Opposition among providers outside of the Occupational Medicine specialty for EBM always surprises me. I have had the privilege of interviewing numerous providers who oppose the use of EBM over the last 10 years. Their perspective has a common thread that echoes the issues identified above. And while medical providers are often accused of rejecting the use of EBM standards due to avoidance of oversight and accountability, a more sensible source of their opposition may be due to the oversimplification of the complex medical concepts delivered via poorly engineered EBM tools and inadequately credentialed users of content.

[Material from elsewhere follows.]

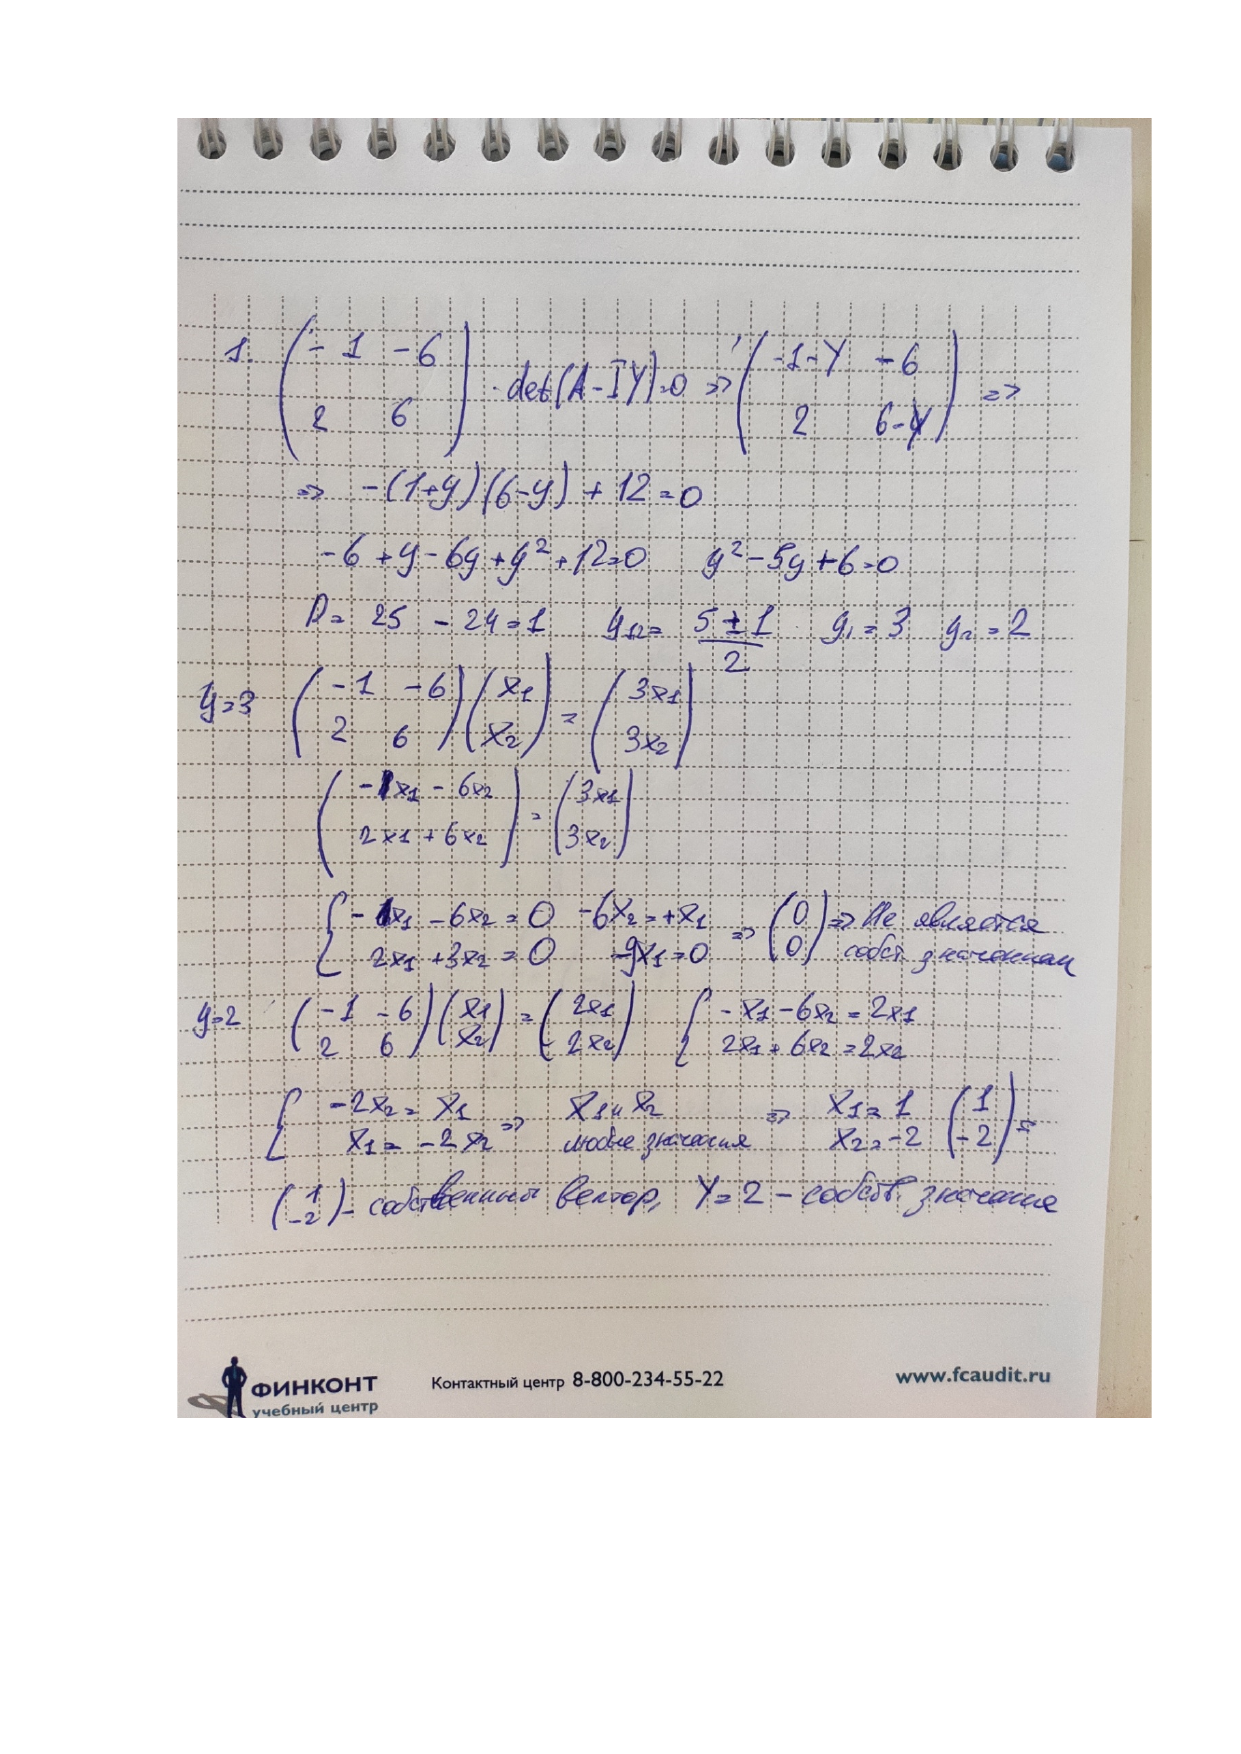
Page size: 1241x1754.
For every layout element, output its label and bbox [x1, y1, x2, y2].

picture [177, 118, 1152, 1418]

A recently posted blog by a long-term, well respected proponent of EBM documents a young Air Force physician’s disillusionment of medicine due to EBM, among other things. The young physician states that EBM sucks the intellectual challenge and creativity, or as he puts it, “the fun,” out of the art of medicine. He further shares that following the guidelines is the “easy path” and that there is neither “encouragement nor reward for taking the extra mental step” to determine if the guidance fits the patient’s needs, or if a variance is medically appropriate.
I have several thoughts about why the young physician’s disillusionment of medicine may be misplaced. However, the acknowledgement of the lack of reward for varying from EBM guidance, when warranted, in pursuit of the best medical care and health outcome for his patient is telling of a system’s oversimplification of the complex medical scenarios he must work to resolve.
A rigid, oversimplistic application of guidelines will only shorten the cycle for reimbursement but can risk stifling a good doctor’s willingness to invest the time to identify the best treatment plan that will produce the best health outcomes for the patient. This rigid approach to medicine will breed and reward poor practice habits in the clinic, and potentially result in higher medical cost long-term.
Conversely, a doctor unwilling to investigate the best course to recovery for the patient, irrespective of the hurdles encountered, may be subject to criticism for prioritizing other interests ahead of their patient’s needs.
The data is clear. The impact that EBM has on improved health outcomes in workers’ compensation is overwhelmingly positive. Adverse patient and provider experiences are more accurately contributed to the inappropriate rigid use of the content in a system that is engineered to focus on reimbursement versus quality medical care and improved health outcomes.
The pursuit to simplify and streamline solutions has become part of our cultural fabric. Just as technology has made it possible for our society to make advancements in medicine, it will eventually become a vehicle to better deliver these advancements. For now, however, we rely on the appropriate application of EBM standards by qualified professionals in the clinic and beyond, allowing for flexibility when warranted.
Carlos Luna is director of government affairs for ReedGroup, which publishes the American College of Occupational and Environmental Medicine treatment guidelines and drug formulary.